[DATASET RECORDS]
Segment Open
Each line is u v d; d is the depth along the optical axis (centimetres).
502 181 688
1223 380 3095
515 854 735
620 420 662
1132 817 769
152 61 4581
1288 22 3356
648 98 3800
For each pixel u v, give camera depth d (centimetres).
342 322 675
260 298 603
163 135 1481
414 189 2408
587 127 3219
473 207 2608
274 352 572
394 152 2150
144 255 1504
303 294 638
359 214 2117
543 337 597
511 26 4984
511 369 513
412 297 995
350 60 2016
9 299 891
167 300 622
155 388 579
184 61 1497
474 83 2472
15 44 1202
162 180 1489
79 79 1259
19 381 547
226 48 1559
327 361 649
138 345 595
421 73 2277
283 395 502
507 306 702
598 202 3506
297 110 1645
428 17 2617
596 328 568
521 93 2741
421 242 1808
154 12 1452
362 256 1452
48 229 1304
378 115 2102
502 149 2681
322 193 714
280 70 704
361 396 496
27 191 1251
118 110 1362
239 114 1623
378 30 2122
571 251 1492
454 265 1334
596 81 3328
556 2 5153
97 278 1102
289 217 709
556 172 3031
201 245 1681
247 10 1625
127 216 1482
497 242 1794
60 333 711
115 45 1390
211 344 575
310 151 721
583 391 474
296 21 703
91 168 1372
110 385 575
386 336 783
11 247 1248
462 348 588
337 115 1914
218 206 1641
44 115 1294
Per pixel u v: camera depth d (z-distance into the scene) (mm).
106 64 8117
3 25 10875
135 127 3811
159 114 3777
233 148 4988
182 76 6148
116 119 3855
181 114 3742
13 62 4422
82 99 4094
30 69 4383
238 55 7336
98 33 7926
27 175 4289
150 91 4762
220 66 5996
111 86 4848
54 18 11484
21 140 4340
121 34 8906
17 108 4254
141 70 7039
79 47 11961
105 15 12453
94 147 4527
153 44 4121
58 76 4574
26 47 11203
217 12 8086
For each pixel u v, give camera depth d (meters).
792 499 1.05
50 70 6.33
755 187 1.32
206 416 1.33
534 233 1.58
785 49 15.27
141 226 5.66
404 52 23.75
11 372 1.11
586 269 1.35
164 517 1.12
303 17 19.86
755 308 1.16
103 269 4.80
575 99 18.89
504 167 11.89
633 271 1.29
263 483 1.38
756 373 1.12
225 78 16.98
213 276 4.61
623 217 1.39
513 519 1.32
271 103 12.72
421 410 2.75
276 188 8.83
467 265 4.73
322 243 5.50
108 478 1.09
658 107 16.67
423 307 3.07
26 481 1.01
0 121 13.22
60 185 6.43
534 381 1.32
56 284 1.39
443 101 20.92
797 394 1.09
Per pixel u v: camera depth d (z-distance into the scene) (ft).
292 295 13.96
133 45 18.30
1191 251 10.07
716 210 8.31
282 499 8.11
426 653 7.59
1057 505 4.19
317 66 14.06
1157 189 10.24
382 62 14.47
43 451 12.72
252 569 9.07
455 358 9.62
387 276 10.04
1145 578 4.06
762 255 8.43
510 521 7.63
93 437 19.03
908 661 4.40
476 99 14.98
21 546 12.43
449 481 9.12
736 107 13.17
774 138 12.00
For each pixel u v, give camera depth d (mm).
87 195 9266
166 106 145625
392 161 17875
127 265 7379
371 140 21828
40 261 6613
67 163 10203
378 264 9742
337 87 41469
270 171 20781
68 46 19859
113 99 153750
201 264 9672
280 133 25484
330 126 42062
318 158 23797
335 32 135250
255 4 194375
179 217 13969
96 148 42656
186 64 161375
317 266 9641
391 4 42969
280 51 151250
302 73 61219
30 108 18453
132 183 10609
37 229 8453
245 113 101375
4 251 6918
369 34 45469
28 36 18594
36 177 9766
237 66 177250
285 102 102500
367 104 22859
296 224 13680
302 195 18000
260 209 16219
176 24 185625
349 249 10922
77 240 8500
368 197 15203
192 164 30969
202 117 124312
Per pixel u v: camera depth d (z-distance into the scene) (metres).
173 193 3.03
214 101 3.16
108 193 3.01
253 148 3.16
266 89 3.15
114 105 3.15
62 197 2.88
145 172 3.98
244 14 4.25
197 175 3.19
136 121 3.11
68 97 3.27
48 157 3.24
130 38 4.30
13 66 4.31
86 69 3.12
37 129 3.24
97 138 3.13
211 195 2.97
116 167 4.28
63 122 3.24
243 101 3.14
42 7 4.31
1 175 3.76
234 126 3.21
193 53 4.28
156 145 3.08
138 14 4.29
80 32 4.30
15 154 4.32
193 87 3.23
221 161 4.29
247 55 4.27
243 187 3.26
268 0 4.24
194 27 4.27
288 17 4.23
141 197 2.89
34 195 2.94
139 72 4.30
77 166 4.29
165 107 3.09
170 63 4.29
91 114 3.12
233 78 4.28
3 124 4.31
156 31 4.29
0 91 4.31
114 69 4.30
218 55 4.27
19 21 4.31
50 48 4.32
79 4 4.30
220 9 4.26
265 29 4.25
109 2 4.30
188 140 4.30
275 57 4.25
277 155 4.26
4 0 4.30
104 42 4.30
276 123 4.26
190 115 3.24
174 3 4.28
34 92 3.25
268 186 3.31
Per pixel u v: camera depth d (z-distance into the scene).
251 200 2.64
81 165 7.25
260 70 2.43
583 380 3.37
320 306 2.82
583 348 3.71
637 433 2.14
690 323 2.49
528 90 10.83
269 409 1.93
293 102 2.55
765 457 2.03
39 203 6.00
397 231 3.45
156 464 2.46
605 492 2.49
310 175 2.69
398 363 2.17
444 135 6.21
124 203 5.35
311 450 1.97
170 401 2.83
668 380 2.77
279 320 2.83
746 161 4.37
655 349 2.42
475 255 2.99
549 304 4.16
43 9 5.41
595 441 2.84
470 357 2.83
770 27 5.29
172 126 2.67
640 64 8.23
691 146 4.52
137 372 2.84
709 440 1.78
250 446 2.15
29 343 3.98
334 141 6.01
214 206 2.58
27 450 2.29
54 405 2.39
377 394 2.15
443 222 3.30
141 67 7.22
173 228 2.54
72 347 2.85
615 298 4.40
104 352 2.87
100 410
Segment Closed
[WHAT YOU HAVE TO DO] Go through the listing above and set down each line exactly as it stands.

[FINAL ANSWER]
Each line is u v d; d is the depth along the optical axis (centimetres).
502 181 688
1223 380 3095
515 854 735
620 420 662
1132 817 769
152 61 4581
1288 22 3356
648 98 3800
For each pixel u v, give camera depth d (centimetres).
342 322 675
260 298 603
163 135 1481
414 189 2408
587 127 3219
473 207 2608
274 352 572
394 152 2150
144 255 1504
303 294 638
359 214 2117
543 337 597
511 26 4984
511 369 513
412 297 995
350 60 2016
9 299 891
167 300 622
155 388 579
184 61 1497
474 83 2472
15 44 1202
162 180 1489
79 79 1259
19 381 547
226 48 1559
327 361 649
138 345 595
421 73 2277
283 395 502
507 306 702
598 202 3506
297 110 1645
428 17 2617
596 328 568
521 93 2741
421 242 1808
154 12 1452
362 256 1452
48 229 1304
378 115 2102
502 149 2681
322 193 714
280 70 704
361 396 496
27 191 1251
118 110 1362
239 114 1623
378 30 2122
571 251 1492
454 265 1334
596 81 3328
556 2 5153
97 278 1102
289 217 709
556 172 3031
201 245 1681
247 10 1625
127 216 1482
497 242 1794
60 333 711
115 45 1390
211 344 575
310 151 721
583 391 474
296 21 703
91 168 1372
110 385 575
386 336 783
11 247 1248
462 348 588
337 115 1914
218 206 1641
44 115 1294
Per pixel u v: camera depth d (z-distance into the scene) (mm).
106 64 8117
3 25 10875
135 127 3811
159 114 3777
233 148 4988
182 76 6148
116 119 3855
181 114 3742
13 62 4422
82 99 4094
30 69 4383
238 55 7336
98 33 7926
27 175 4289
150 91 4762
220 66 5996
111 86 4848
54 18 11484
21 140 4340
121 34 8906
17 108 4254
141 70 7039
79 47 11961
105 15 12453
94 147 4527
153 44 4121
58 76 4574
26 47 11203
217 12 8086
For each pixel u v, give camera depth d (meters).
792 499 1.05
50 70 6.33
755 187 1.32
206 416 1.33
534 233 1.58
785 49 15.27
141 226 5.66
404 52 23.75
11 372 1.11
586 269 1.35
164 517 1.12
303 17 19.86
755 308 1.16
103 269 4.80
575 99 18.89
504 167 11.89
633 271 1.29
263 483 1.38
756 373 1.12
225 78 16.98
213 276 4.61
623 217 1.39
513 519 1.32
271 103 12.72
421 410 2.75
276 188 8.83
467 265 4.73
322 243 5.50
108 478 1.09
658 107 16.67
423 307 3.07
26 481 1.01
0 121 13.22
60 185 6.43
534 381 1.32
56 284 1.39
443 101 20.92
797 394 1.09
Per pixel u v: camera depth d (z-distance into the scene) (ft).
292 295 13.96
133 45 18.30
1191 251 10.07
716 210 8.31
282 499 8.11
426 653 7.59
1057 505 4.19
317 66 14.06
1157 189 10.24
382 62 14.47
43 451 12.72
252 569 9.07
455 358 9.62
387 276 10.04
1145 578 4.06
762 255 8.43
510 521 7.63
93 437 19.03
908 661 4.40
476 99 14.98
21 546 12.43
449 481 9.12
736 107 13.17
774 138 12.00
For each pixel u v, give camera depth d (mm).
87 195 9266
166 106 145625
392 161 17875
127 265 7379
371 140 21828
40 261 6613
67 163 10203
378 264 9742
337 87 41469
270 171 20781
68 46 19859
113 99 153750
201 264 9672
280 133 25484
330 126 42062
318 158 23797
335 32 135250
255 4 194375
179 217 13969
96 148 42656
186 64 161375
317 266 9641
391 4 42969
280 51 151250
302 73 61219
30 108 18453
132 183 10609
37 229 8453
245 113 101375
4 251 6918
369 34 45469
28 36 18594
36 177 9766
237 66 177250
285 102 102500
367 104 22859
296 224 13680
302 195 18000
260 209 16219
176 24 185625
349 249 10922
77 240 8500
368 197 15203
192 164 30969
202 117 124312
Per pixel u v: camera depth d (z-distance into the scene) (metres).
173 193 3.03
214 101 3.16
108 193 3.01
253 148 3.16
266 89 3.15
114 105 3.15
62 197 2.88
145 172 3.98
244 14 4.25
197 175 3.19
136 121 3.11
68 97 3.27
48 157 3.24
130 38 4.30
13 66 4.31
86 69 3.12
37 129 3.24
97 138 3.13
211 195 2.97
116 167 4.28
63 122 3.24
243 101 3.14
42 7 4.31
1 175 3.76
234 126 3.21
193 53 4.28
156 145 3.08
138 14 4.29
80 32 4.30
15 154 4.32
193 87 3.23
221 161 4.29
247 55 4.27
243 187 3.26
268 0 4.24
194 27 4.27
288 17 4.23
141 197 2.89
34 195 2.94
139 72 4.30
77 166 4.29
165 107 3.09
170 63 4.29
91 114 3.12
233 78 4.28
3 124 4.31
156 31 4.29
0 91 4.31
114 69 4.30
218 55 4.27
19 21 4.31
50 48 4.32
79 4 4.30
220 9 4.26
265 29 4.25
109 2 4.30
188 140 4.30
275 57 4.25
277 155 4.26
4 0 4.30
104 42 4.30
276 123 4.26
190 115 3.24
174 3 4.28
34 92 3.25
268 186 3.31
Per pixel u v: camera depth d (z-distance into the scene).
251 200 2.64
81 165 7.25
260 70 2.43
583 380 3.37
320 306 2.82
583 348 3.71
637 433 2.14
690 323 2.49
528 90 10.83
269 409 1.93
293 102 2.55
765 457 2.03
39 203 6.00
397 231 3.45
156 464 2.46
605 492 2.49
310 175 2.69
398 363 2.17
444 135 6.21
124 203 5.35
311 450 1.97
170 401 2.83
668 380 2.77
279 320 2.83
746 161 4.37
655 349 2.42
475 255 2.99
549 304 4.16
43 9 5.41
595 441 2.84
470 357 2.83
770 27 5.29
172 126 2.67
640 64 8.23
691 146 4.52
137 372 2.84
709 440 1.78
250 446 2.15
29 343 3.98
334 141 6.01
214 206 2.58
27 450 2.29
54 405 2.39
377 394 2.15
443 222 3.30
141 67 7.22
173 228 2.54
72 347 2.85
615 298 4.40
104 352 2.87
100 410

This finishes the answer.